• Activity list:
- 1) Extract the portion of the routing passage starting at "Surprisingly, for \(g=3\)" and ending at "from the depot.".
- 2) Answer these questions from the routing passage, labeling each answer with its letter:
(a) What is the gross weight of the trailer in the truck-trailer combination?
(b) In Table 6, what are the travel time deviations for C-HOM(7.5) from the proportional values?
(c) Which table presents the relative deviations of Scenario E to Scenario T?
- 3) For each statement, say whether it agrees with the routing passage, answering yes or no and quoting the deciding words:
(a) When the truck-trailer combination is added to the heterogeneous fleet, it is used in Scenario E.
(b) The objective values of the optimal solutions are exactly proportional to the value of the gauge factor.
(c) For HET, considering Scenario E instead of Scenario T offers a large potential for energy reduction.

Surprisingly, for \(g=3\) and \(g=4\) the amount of energy consumed by C-HOM(7.5) in Scenario E is less than the amount of energy used by HET in Scenario T. This makes the use of C-HOM(7.5) in energy minimized routes an attractive alternative to using HET in travel time minimized routes, provided that the customer demands are below 3 tons and customer locations are located between 70 and 140 km away from the depot.

Additionally, we performed experiments on a truck-trailer combination consisting of a CV(18) and a trailer of 18 tons gross weight. However, in case of adding such a truck-trailer combination as a fifth vehicle type to the heterogeneous fleet, this vehicle type is not used in Scenario E. Furthermore, the travel times of optimal solutions are identical for Scenario T and Scenario E. Finally, the minimal travel times of the truck-trailer combination are nearly equal to the values obtained for C-HOM(18) in Scenario T. In sum, we observe that the truck-trailer combination cannot exploit its advantage of having a high capacity. It is simply too large for such small customer demands and such short customer distances as considered in our test cases.

Tables 6 and 9 demonstrate that the objective values of the optimal solutions are not exactly proportional to the value of the gauge factor. In Table 6, the travel times deviate for E-HOM(18) by – 1,  + 3, + 3% from the proportional values for \(g = 2\), \(g = 3\), \(g = 4\), respectively. For C-HOM(7.5) the deviations are – 1, – 1, – 1%, and for C-HOM(18) the values are – 2, – 3, – 3%, respectively. In general, the increase of travel times for E-HOM(18) tends to values that are slightly higher than proportional in relation to the growth of the customer distances, whereas the increase for homogeneous fleets with CVs is less than proportional.

To compare the energy versus travel time minimization, the relative deviations of Scenario E to Scenario T (i.e.((E-T)/T)) are presented in Table 10 for the number of used vehicles, the total travel time and the amounts of energy used. Table 10 shows that the values derived for Scenario T and Scenario E are similar unless HET is used. For HET, the potential for energy reduction is tremendous if Scenario E instead of Scenario T is considered. This finding is consistent with the insights derived from the existing research on green vehicle routing for heterogeneous fleets (see e.g. (Kopfer et al., 2014)).

• Listed entries:

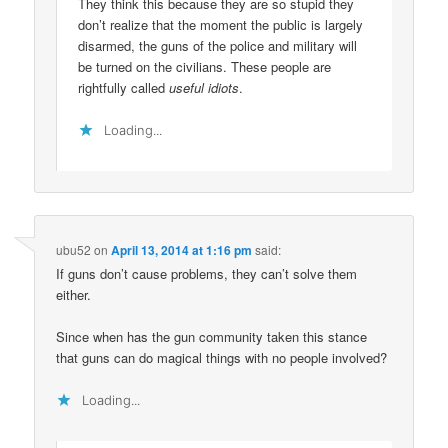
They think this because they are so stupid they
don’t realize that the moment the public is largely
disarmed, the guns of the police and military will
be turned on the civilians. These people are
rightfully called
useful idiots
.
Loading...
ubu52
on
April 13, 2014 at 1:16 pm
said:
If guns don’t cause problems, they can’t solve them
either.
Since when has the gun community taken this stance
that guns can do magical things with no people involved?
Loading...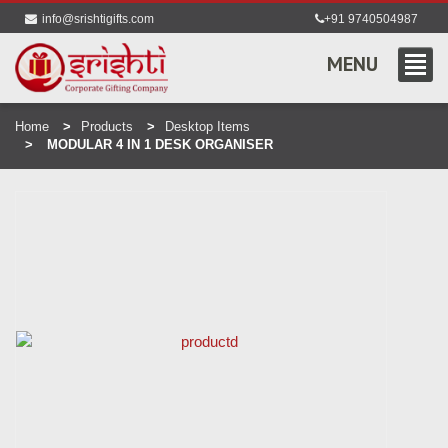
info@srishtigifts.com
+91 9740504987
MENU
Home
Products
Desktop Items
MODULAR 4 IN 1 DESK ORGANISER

• Solutions to the exercise:
- 1)
Surprisingly, for \(g=3\) and \(g=4\) the amount of energy consumed by C-HOM(7.5) in Scenario E is less than the amount of energy used by HET in Scenario T. This makes the use of C-HOM(7.5) in energy minimized routes an attractive alternative to using HET in travel time minimized routes, provided that the customer demands are below 3 tons and customer locations are located between 70 and 140 km away from the depot.

- 2)
(a) 18 tons.
(b) –1, –1, –1%.
(c) Table 10.

- 3)
(a) No: "this vehicle type is not used in Scenario E"
(b) No: "the objective values of the optimal solutions are not exactly proportional to the value of the gauge factor"
(c) Yes: "For HET, the potential for energy reduction is tremendous if Scenario E instead of Scenario T is considered."